Bokeh, to make a stab at the etymology and original use, even though the Japanese word simply means fog or haze, in photography terms it most certainly originated as an allegory of the practice of applying gradated print colour on woodblocks when printing Japanese woodblock prints.
Above is not a wood block print (just something I had handy on my HDD), but it perfectly illustrates the principle and the Japanese sensibility for gradated colour.
Also historically, whether it's SP or AP that is easiest to implement and on whether that has any bearing on the preferred method, I think is quite undecided.
From what I can glean it's very, very close.
Even if we take into account the difference between leaf and focal plane shutter control.
Both can in principle be controlled equally easily with a simple capture the needle system. And of course if there ever was a slight difference, when you bring solenoid, voice coils and motors, in more modern cameras (70's and up) into the equation, it's very much the same.
Outside of a very few special cases, it's neigh on impossible to get an accurate impression or idea of how bokeh and DoF is going fall in the photo, by stopping down. You can get a very rough idea of what is going to be in focus, but it
is rough, because of course the screen get's darker and grainier once you stop down.
Thus you are left with imagination, which no matter the experience, will not be accurate at all with all the variables. Especially where it really matters, with tele lenses that are almost fundamentally slowish in handheld versions and therefore present a darker image in the finder.
Part of my, perhaps implicit, reasoning here is that shutter priority is actually a better way of controlling aperture, than directly controlling aperture.

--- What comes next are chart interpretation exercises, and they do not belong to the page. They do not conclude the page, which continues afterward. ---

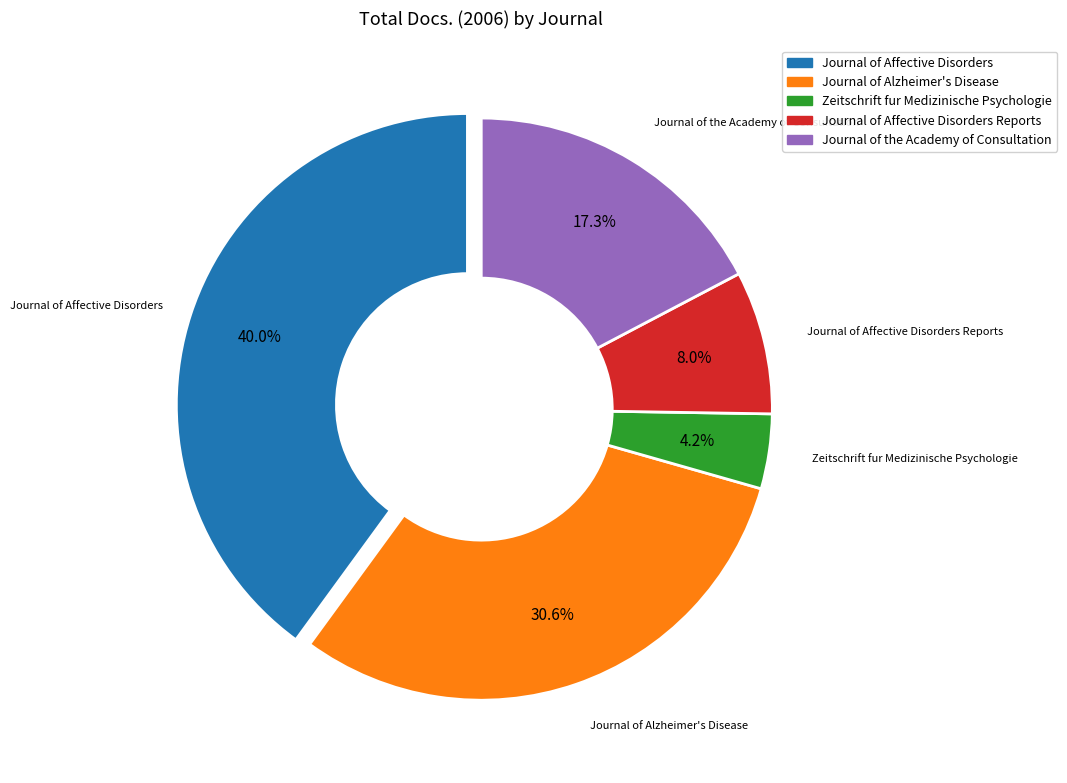

Is there any slice that represents more than half of the pie?

No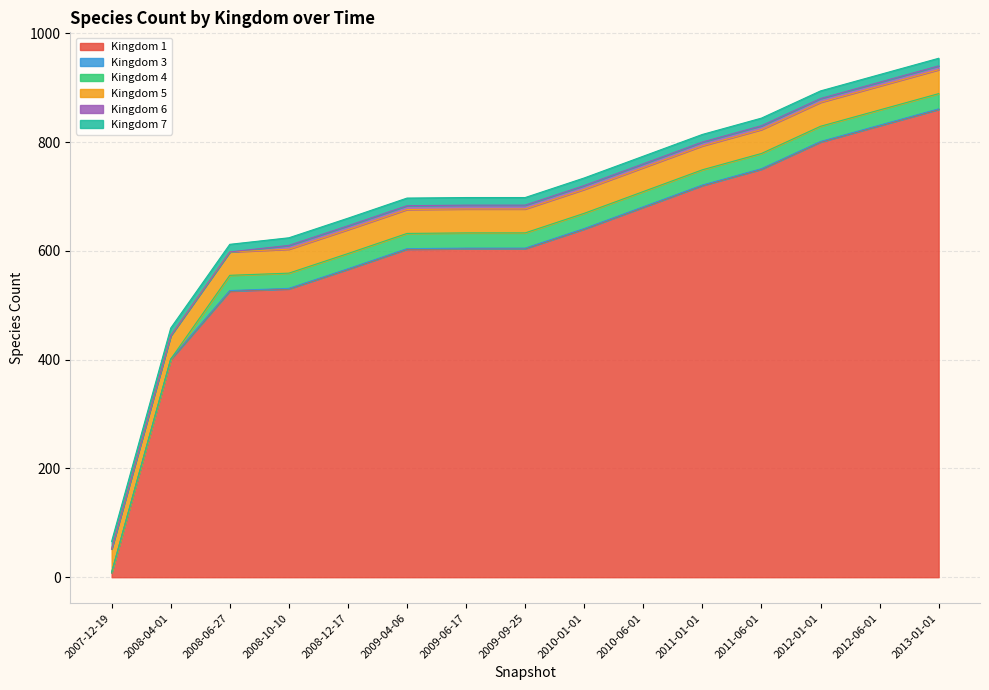

Which has a higher value, 2013-01-01 or 2009-09-25?

2013-01-01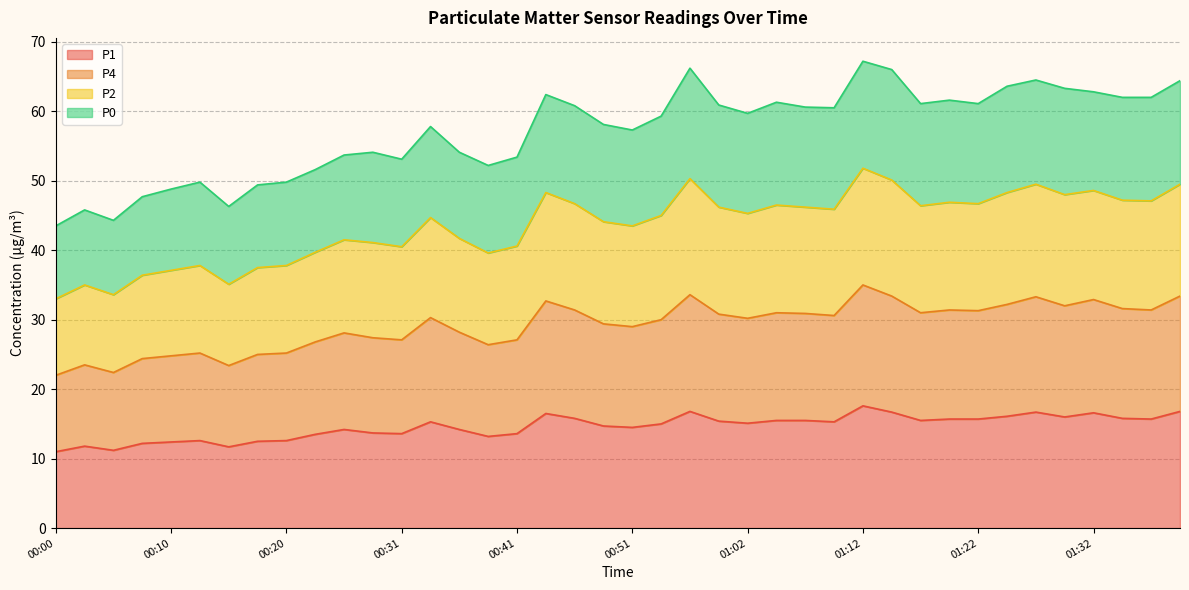

What is the lowest value of the P1 series?

11.0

Most of the cameras that has SP as only program, has some accommodation for letting you know what the aperture is going to be, so it's not completely up to the camera.
This is all about speed of capture. The second you are doing something measured and precise, like a landscape or a still-life you will use a tripod and manual exposure.
SP is just a version of P (program) with a hard skewing in one direction.
Depending on the lens, you have very different possibilities WRT shutter speed. That's part of the genius behind the lens modes on the Canon T70. There is just build, in making it even easier.
Staying in the sweet zone of optimal apertures of the lens, if you are that way inclined, is also fully possible with SP.
The difference between 1.4 and 2.8 can be quite small and as said impossibly hard to judge or imagine accurately. Even harder with higher apertures like the difference between f8 and f11.
On the other hand with shutter speeds you very often have an idea of what is reasonable in a given situation, what you absolutely need or can get away with, with a given lens. And you might also have some idea, that you want a certain amount of motion blur and even camera movement blur, or contrary that it should e avoided as far as possible for that particular photo.
What I often observe with me and others, is that out of habit or laziness, that the aperture will either go to full open as default, or you will set it to optimum aperture and forget about it.
And then it will
stay there, until you are forced to think about it. That will lead to suboptimal and boring photos IMO.
Not so with shutter speeds. There you are forced to think about the implications all the time.
Now, I'm not saying that AP doesn't have its place. It certainly does.
I just have come to the conclusion that it often becomes a glorified substitute for P mode, with none of the inherent variety that is build into that.